REQUIRED WORK
Lines that contain "primitives" are to be copied from the material, every one of them.

INFORMATION SUPPLIED
▬▬▬▬▬▬▬▬▬▬

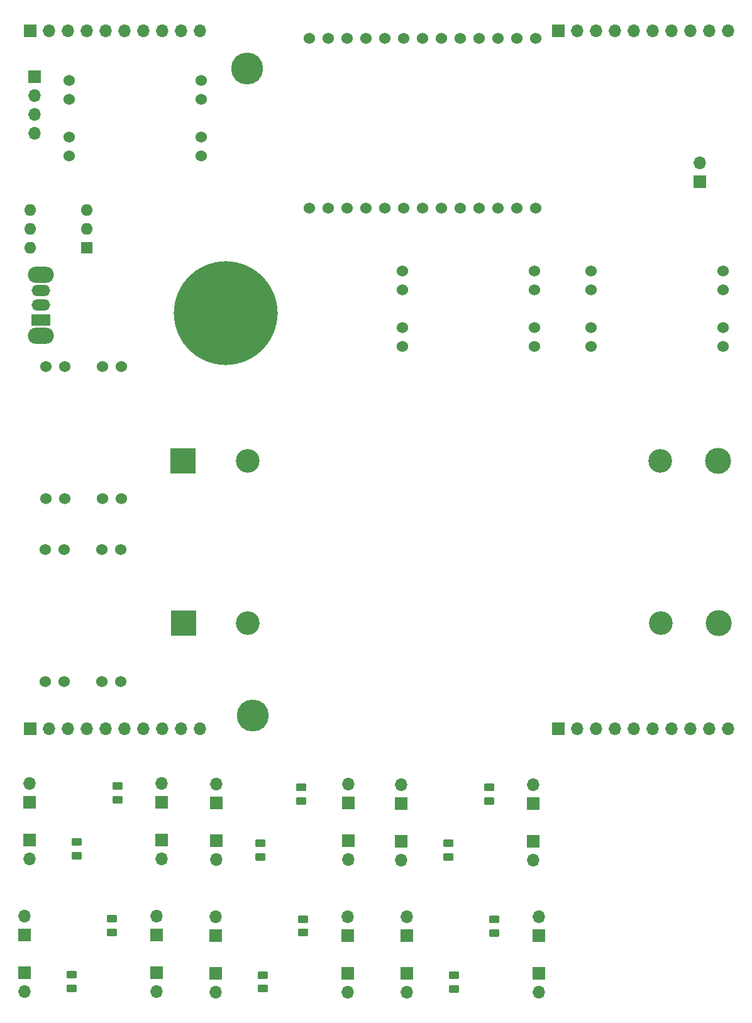
<source format=gbr>
%TF.GenerationSoftware,KiCad,Pcbnew,6.0.7-f9a2dced07~116~ubuntu20.04.1*%
%TF.CreationDate,2022-10-31T15:28:21+01:00*%
%TF.ProjectId,av_citynode_hw,61765f63-6974-4796-9e6f-64655f68772e,rev?*%
%TF.SameCoordinates,Original*%
%TF.FileFunction,Soldermask,Bot*%
%TF.FilePolarity,Negative*%
%FSLAX46Y46*%
G04 Gerber Fmt 4.6, Leading zero omitted, Abs format (unit mm)*
G04 Created by KiCad (PCBNEW 6.0.7-f9a2dced07~116~ubuntu20.04.1) date 2022-10-31 15:28:21*
%MOMM*%
%LPD*%
G01*
G04 APERTURE LIST*
G04 Aperture macros list*
%AMRoundRect*
0 Rectangle with rounded corners*
0 $1 Rounding radius*
0 $2 $3 $4 $5 $6 $7 $8 $9 X,Y pos of 4 corners*
0 Add a 4 corners polygon primitive as box body*
4,1,4,$2,$3,$4,$5,$6,$7,$8,$9,$2,$3,0*
0 Add four circle primitives for the rounded corners*
1,1,$1+$1,$2,$3*
1,1,$1+$1,$4,$5*
1,1,$1+$1,$6,$7*
1,1,$1+$1,$8,$9*
0 Add four rect primitives between the rounded corners*
20,1,$1+$1,$2,$3,$4,$5,0*
20,1,$1+$1,$4,$5,$6,$7,0*
20,1,$1+$1,$6,$7,$8,$9,0*
20,1,$1+$1,$8,$9,$2,$3,0*%
G04 Aperture macros list end*
%ADD10R,1.700000X1.700000*%
%ADD11O,1.700000X1.700000*%
%ADD12C,1.524000*%
%ADD13C,4.300000*%
%ADD14C,14.000000*%
%ADD15R,1.600000X1.600000*%
%ADD16O,1.600000X1.600000*%
%ADD17C,3.200000*%
%ADD18R,3.500000X3.500000*%
%ADD19C,3.500000*%
%ADD20O,3.500000X2.200000*%
%ADD21R,2.500000X1.500000*%
%ADD22O,2.500000X1.500000*%
%ADD23RoundRect,0.250000X0.450000X-0.262500X0.450000X0.262500X-0.450000X0.262500X-0.450000X-0.262500X0*%
%ADD24RoundRect,0.250000X-0.450000X0.262500X-0.450000X-0.262500X0.450000X-0.262500X0.450000X0.262500X0*%
G04 APERTURE END LIST*
D10*
%TO.C,J4*%
X62663000Y226131000D03*
D11*
X62663000Y228671000D03*
%TD*%
D10*
%TO.C,J1*%
X43613000Y246451000D03*
D11*
X46153000Y246451000D03*
X48693000Y246451000D03*
X51233000Y246451000D03*
X53773000Y246451000D03*
X56313000Y246451000D03*
X58853000Y246451000D03*
X61393000Y246451000D03*
X63933000Y246451000D03*
X66473000Y246451000D03*
%TD*%
D12*
%TO.C,U19*%
X-22232000Y239728000D03*
X-22232000Y237188000D03*
X-22232000Y232108000D03*
X-22232000Y229568000D03*
X-4452000Y229568000D03*
X-4452000Y232108000D03*
X-4452000Y237188000D03*
X-4452000Y239728000D03*
%TD*%
D10*
%TO.C,J7*%
X-27507000Y152471000D03*
D11*
X-24967000Y152471000D03*
X-22427000Y152471000D03*
X-19887000Y152471000D03*
X-17347000Y152471000D03*
X-14807000Y152471000D03*
X-12267000Y152471000D03*
X-9727000Y152471000D03*
X-7187000Y152471000D03*
X-4647000Y152471000D03*
%TD*%
D12*
%TO.C,U9*%
X40565000Y245435000D03*
X38025000Y245435000D03*
X35485000Y245435000D03*
X32945000Y245435000D03*
X30405000Y245435000D03*
X27865000Y245435000D03*
X25325000Y245435000D03*
X22785000Y245435000D03*
X20245000Y245435000D03*
X17705000Y245435000D03*
X15165000Y245435000D03*
X12625000Y245435000D03*
X10085000Y245435000D03*
X10085000Y222575000D03*
X12625000Y222575000D03*
X15165000Y222575000D03*
X17705000Y222575000D03*
X20245000Y222575000D03*
X22785000Y222575000D03*
X25325000Y222575000D03*
X27865000Y222575000D03*
X30405000Y222575000D03*
X32945000Y222575000D03*
X35485000Y222575000D03*
X38025000Y222575000D03*
X40565000Y222575000D03*
%TD*%
D10*
%TO.C,J2*%
X-27507000Y246451000D03*
D11*
X-24967000Y246451000D03*
X-22427000Y246451000D03*
X-19887000Y246451000D03*
X-17347000Y246451000D03*
X-14807000Y246451000D03*
X-12267000Y246451000D03*
X-9727000Y246451000D03*
X-7187000Y246451000D03*
X-4647000Y246451000D03*
%TD*%
D13*
%TO.C,H3*%
X1703000Y241371000D03*
%TD*%
%TO.C,H4*%
X2465000Y154249000D03*
%TD*%
D14*
%TO.C,H7*%
X-1141800Y208452600D03*
%TD*%
D12*
%TO.C,U20*%
X-15247000Y176601000D03*
X-17787000Y176601000D03*
X-22867000Y176601000D03*
X-25407000Y176601000D03*
X-25407000Y158821000D03*
X-22867000Y158821000D03*
X-17787000Y158821000D03*
X-15247000Y158821000D03*
%TD*%
D15*
%TO.C,SW1*%
X-19897000Y217241000D03*
D16*
X-19897000Y219781000D03*
X-19897000Y222321000D03*
X-27517000Y222321000D03*
X-27517000Y219781000D03*
X-27517000Y217241000D03*
%TD*%
D17*
%TO.C,BT1*%
X57390000Y188539000D03*
X1780000Y188539000D03*
D18*
X-6865000Y188539000D03*
D19*
X65135000Y188539000D03*
%TD*%
D17*
%TO.C,BT2*%
X1848000Y166695000D03*
X57458000Y166695000D03*
D18*
X-6797000Y166695000D03*
D19*
X65203000Y166695000D03*
%TD*%
D10*
%TO.C,J6*%
X43613000Y152471000D03*
D11*
X46153000Y152471000D03*
X48693000Y152471000D03*
X51233000Y152471000D03*
X53773000Y152471000D03*
X56313000Y152471000D03*
X58853000Y152471000D03*
X61393000Y152471000D03*
X63933000Y152471000D03*
X66473000Y152471000D03*
%TD*%
D20*
%TO.C,SW2*%
X-25998500Y205394000D03*
X-25998500Y213594000D03*
D21*
X-25998500Y207494000D03*
D22*
X-25998500Y209494000D03*
X-25998500Y211494000D03*
%TD*%
D12*
%TO.C,U3*%
X48058000Y214066000D03*
X48058000Y211526000D03*
X48058000Y206446000D03*
X48058000Y203906000D03*
X65838000Y203906000D03*
X65838000Y206446000D03*
X65838000Y211526000D03*
X65838000Y214066000D03*
%TD*%
%TO.C,U2*%
X22658000Y214066000D03*
X22658000Y211526000D03*
X22658000Y206446000D03*
X22658000Y203906000D03*
X40438000Y203906000D03*
X40438000Y206446000D03*
X40438000Y211526000D03*
X40438000Y214066000D03*
%TD*%
%TO.C,U1*%
X-15239000Y201239000D03*
X-17779000Y201239000D03*
X-22859000Y201239000D03*
X-25399000Y201239000D03*
X-25399000Y183459000D03*
X-22859000Y183459000D03*
X-17779000Y183459000D03*
X-15239000Y183459000D03*
%TD*%
D10*
%TO.C,J25*%
X-26872000Y240228000D03*
D11*
X-26872000Y237688000D03*
X-26872000Y235148000D03*
X-26872000Y232608000D03*
%TD*%
D10*
%TO.C,J3*%
X-2433000Y142487000D03*
D11*
X-2433000Y145027000D03*
%TD*%
D10*
%TO.C,J4*%
X40998000Y124579000D03*
D11*
X40998000Y127119000D03*
%TD*%
D10*
%TO.C,J4*%
X-10502000Y124679000D03*
D11*
X-10502000Y127219000D03*
%TD*%
D10*
%TO.C,J1*%
X-27562000Y137431000D03*
D11*
X-27562000Y134891000D03*
%TD*%
D23*
%TO.C,R1*%
X-21932000Y117520000D03*
X-21932000Y119345000D03*
%TD*%
%TO.C,R1*%
X28837000Y135216000D03*
X28837000Y137041000D03*
%TD*%
%TO.C,R1*%
X3819000Y117444000D03*
X3819000Y119269000D03*
%TD*%
D10*
%TO.C,J3*%
X-9782000Y137431000D03*
D11*
X-9782000Y134891000D03*
%TD*%
D10*
%TO.C,J2*%
X-28282000Y124679000D03*
D11*
X-28282000Y127219000D03*
%TD*%
D24*
%TO.C,R3*%
X3536000Y137026000D03*
X3536000Y135201000D03*
%TD*%
D10*
%TO.C,J3*%
X-10502000Y119599000D03*
D11*
X-10502000Y117059000D03*
%TD*%
D23*
%TO.C,R3*%
X9280000Y124984000D03*
X9280000Y126809000D03*
%TD*%
D24*
%TO.C,R1*%
X8997000Y144566000D03*
X8997000Y142741000D03*
%TD*%
D10*
%TO.C,J4*%
X-2433000Y137407000D03*
D11*
X-2433000Y134867000D03*
%TD*%
D10*
%TO.C,J3*%
X15249000Y119523000D03*
D11*
X15249000Y116983000D03*
%TD*%
D10*
%TO.C,J4*%
X-9782000Y142511000D03*
D11*
X-9782000Y145051000D03*
%TD*%
D10*
%TO.C,J2*%
X15347000Y137407000D03*
D11*
X15347000Y134867000D03*
%TD*%
D10*
%TO.C,J1*%
X22487000Y137295000D03*
D11*
X22487000Y134755000D03*
%TD*%
D10*
%TO.C,J2*%
X-2531000Y124603000D03*
D11*
X-2531000Y127143000D03*
%TD*%
D10*
%TO.C,J1*%
X23218000Y119499000D03*
D11*
X23218000Y116959000D03*
%TD*%
D10*
%TO.C,J2*%
X-27562000Y142511000D03*
D11*
X-27562000Y145051000D03*
%TD*%
D10*
%TO.C,J1*%
X-2531000Y119523000D03*
D11*
X-2531000Y116983000D03*
%TD*%
D10*
%TO.C,J4*%
X15249000Y124603000D03*
D11*
X15249000Y127143000D03*
%TD*%
D23*
%TO.C,R3*%
X-15751000Y142892000D03*
X-15751000Y144717000D03*
%TD*%
D10*
%TO.C,J2*%
X22487000Y142375000D03*
D11*
X22487000Y144915000D03*
%TD*%
D23*
%TO.C,R3*%
X34298000Y142756000D03*
X34298000Y144581000D03*
%TD*%
D10*
%TO.C,J4*%
X40267000Y142375000D03*
D11*
X40267000Y144915000D03*
%TD*%
D10*
%TO.C,J3*%
X40998000Y119499000D03*
D11*
X40998000Y116959000D03*
%TD*%
D10*
%TO.C,J2*%
X23218000Y124579000D03*
D11*
X23218000Y127119000D03*
%TD*%
D23*
%TO.C,R3*%
X35029000Y124960000D03*
X35029000Y126785000D03*
%TD*%
D10*
%TO.C,J3*%
X40267000Y137295000D03*
D11*
X40267000Y134755000D03*
%TD*%
D10*
%TO.C,J1*%
X-28282000Y119599000D03*
D11*
X-28282000Y117059000D03*
%TD*%
D23*
%TO.C,R3*%
X-16471000Y125060000D03*
X-16471000Y126885000D03*
%TD*%
D10*
%TO.C,J1*%
X15347000Y142487000D03*
D11*
X15347000Y145027000D03*
%TD*%
D23*
%TO.C,R1*%
X29568000Y117420000D03*
X29568000Y119245000D03*
%TD*%
%TO.C,R1*%
X-21212000Y135352000D03*
X-21212000Y137177000D03*
%TD*%
M02*

</source>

▬▬▬▬▬▬▬▬▬▬

THE COMPLETED TASK
0 Add four circle primitives for the rounded corners*
0 Add four rect primitives between the rounded corners*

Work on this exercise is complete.